--- Material for the task ---

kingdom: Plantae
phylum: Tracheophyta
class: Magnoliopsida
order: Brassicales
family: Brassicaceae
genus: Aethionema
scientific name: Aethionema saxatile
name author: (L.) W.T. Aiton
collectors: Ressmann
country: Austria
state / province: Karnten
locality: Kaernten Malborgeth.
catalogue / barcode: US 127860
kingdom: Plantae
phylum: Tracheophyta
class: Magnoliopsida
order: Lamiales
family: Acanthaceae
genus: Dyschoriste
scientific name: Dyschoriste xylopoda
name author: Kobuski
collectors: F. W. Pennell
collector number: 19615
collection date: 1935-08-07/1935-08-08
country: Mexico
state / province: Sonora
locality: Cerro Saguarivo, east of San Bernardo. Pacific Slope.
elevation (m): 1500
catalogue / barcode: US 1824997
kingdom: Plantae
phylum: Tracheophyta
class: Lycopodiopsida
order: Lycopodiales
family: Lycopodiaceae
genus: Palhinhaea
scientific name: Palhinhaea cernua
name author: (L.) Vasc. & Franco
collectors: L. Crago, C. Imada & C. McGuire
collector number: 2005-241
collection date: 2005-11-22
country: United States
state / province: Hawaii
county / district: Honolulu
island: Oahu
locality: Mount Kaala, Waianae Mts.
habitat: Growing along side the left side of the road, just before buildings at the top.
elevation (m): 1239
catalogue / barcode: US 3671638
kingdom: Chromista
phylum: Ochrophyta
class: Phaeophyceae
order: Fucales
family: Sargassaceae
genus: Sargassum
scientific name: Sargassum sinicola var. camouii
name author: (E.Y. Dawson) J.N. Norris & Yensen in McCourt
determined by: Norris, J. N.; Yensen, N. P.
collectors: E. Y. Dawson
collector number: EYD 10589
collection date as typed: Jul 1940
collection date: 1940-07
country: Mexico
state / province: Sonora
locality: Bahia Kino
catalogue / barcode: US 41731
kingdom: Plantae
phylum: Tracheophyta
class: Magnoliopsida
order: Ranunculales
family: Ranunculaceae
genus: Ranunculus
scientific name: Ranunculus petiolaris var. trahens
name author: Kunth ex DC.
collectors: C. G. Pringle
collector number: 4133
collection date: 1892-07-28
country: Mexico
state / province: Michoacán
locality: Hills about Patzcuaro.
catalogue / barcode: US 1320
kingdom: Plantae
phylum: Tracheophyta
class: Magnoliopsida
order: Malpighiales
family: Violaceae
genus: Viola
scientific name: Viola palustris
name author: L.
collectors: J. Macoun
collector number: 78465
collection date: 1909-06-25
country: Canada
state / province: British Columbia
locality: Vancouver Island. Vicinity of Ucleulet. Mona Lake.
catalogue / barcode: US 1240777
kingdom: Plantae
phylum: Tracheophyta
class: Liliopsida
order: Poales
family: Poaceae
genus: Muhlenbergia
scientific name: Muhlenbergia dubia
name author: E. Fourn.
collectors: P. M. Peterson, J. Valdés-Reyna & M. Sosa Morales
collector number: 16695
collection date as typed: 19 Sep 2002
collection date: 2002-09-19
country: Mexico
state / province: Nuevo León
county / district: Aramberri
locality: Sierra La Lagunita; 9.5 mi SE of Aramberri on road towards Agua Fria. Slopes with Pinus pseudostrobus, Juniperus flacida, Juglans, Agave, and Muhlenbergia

---

-- Problem to work on --
Return every row above verbatim, line by line, without altering any line.

-- Result of the task --
kingdom: Plantae
phylum: Tracheophyta
class: Magnoliopsida
order: Brassicales
family: Brassicaceae
genus: Aethionema
scientific name: Aethionema saxatile
name author: (L.) W.T. Aiton
collectors: Ressmann
country: Austria
state / province: Karnten
locality: Kaernten Malborgeth.
catalogue / barcode: US 127860
kingdom: Plantae
phylum: Tracheophyta
class: Magnoliopsida
order: Lamiales
family: Acanthaceae
genus: Dyschoriste
scientific name: Dyschoriste xylopoda
name author: Kobuski
collectors: F. W. Pennell
collector number: 19615
collection date: 1935-08-07/1935-08-08
country: Mexico
state / province: Sonora
locality: Cerro Saguarivo, east of San Bernardo. Pacific Slope.
elevation (m): 1500
catalogue / barcode: US 1824997
kingdom: Plantae
phylum: Tracheophyta
class: Lycopodiopsida
order: Lycopodiales
family: Lycopodiaceae
genus: Palhinhaea
scientific name: Palhinhaea cernua
name author: (L.) Vasc. & Franco
collectors: L. Crago, C. Imada & C. McGuire
collector number: 2005-241
collection date: 2005-11-22
country: United States
state / province: Hawaii
county / district: Honolulu
island: Oahu
locality: Mount Kaala, Waianae Mts.
habitat: Growing along side the left side of the road, just before buildings at the top.
elevation (m): 1239
catalogue / barcode: US 3671638
kingdom: Chromista
phylum: Ochrophyta
class: Phaeophyceae
order: Fucales
family: Sargassaceae
genus: Sargassum
scientific name: Sargassum sinicola var. camouii
name author: (E.Y. Dawson) J.N. Norris & Yensen in McCourt
determined by: Norris, J. N.; Yensen, N. P.
collectors: E. Y. Dawson
collector number: EYD 10589
collection date as typed: Jul 1940
collection date: 1940-07
country: Mexico
state / province: Sonora
locality: Bahia Kino
catalogue / barcode: US 41731
kingdom: Plantae
phylum: Tracheophyta
class: Magnoliopsida
order: Ranunculales
family: Ranunculaceae
genus: Ranunculus
scientific name: Ranunculus petiolaris var. trahens
name author: Kunth ex DC.
collectors: C. G. Pringle
collector number: 4133
collection date: 1892-07-28
country: Mexico
state / province: Michoacán
locality: Hills about Patzcuaro.
catalogue / barcode: US 1320
kingdom: Plantae
phylum: Tracheophyta
class: Magnoliopsida
order: Malpighiales
family: Violaceae
genus: Viola
scientific name: Viola palustris
name author: L.
collectors: J. Macoun
collector number: 78465
collection date: 1909-06-25
country: Canada
state / province: British Columbia
locality: Vancouver Island. Vicinity of Ucleulet. Mona Lake.
catalogue / barcode: US 1240777
kingdom: Plantae
phylum: Tracheophyta
class: Liliopsida
order: Poales
family: Poaceae
genus: Muhlenbergia
scientific name: Muhlenbergia dubia
name author: E. Fourn.
collectors: P. M. Peterson, J. Valdés-Reyna & M. Sosa Morales
collector number: 16695
collection date as typed: 19 Sep 2002
collection date: 2002-09-19
country: Mexico
state / province: Nuevo León
county / district: Aramberri
locality: Sierra La Lagunita; 9.5 mi SE of Aramberri on road towards Agua Fria. Slopes with Pinus pseudostrobus, Juniperus flacida, Juglans, Agave, and Muhlenbergia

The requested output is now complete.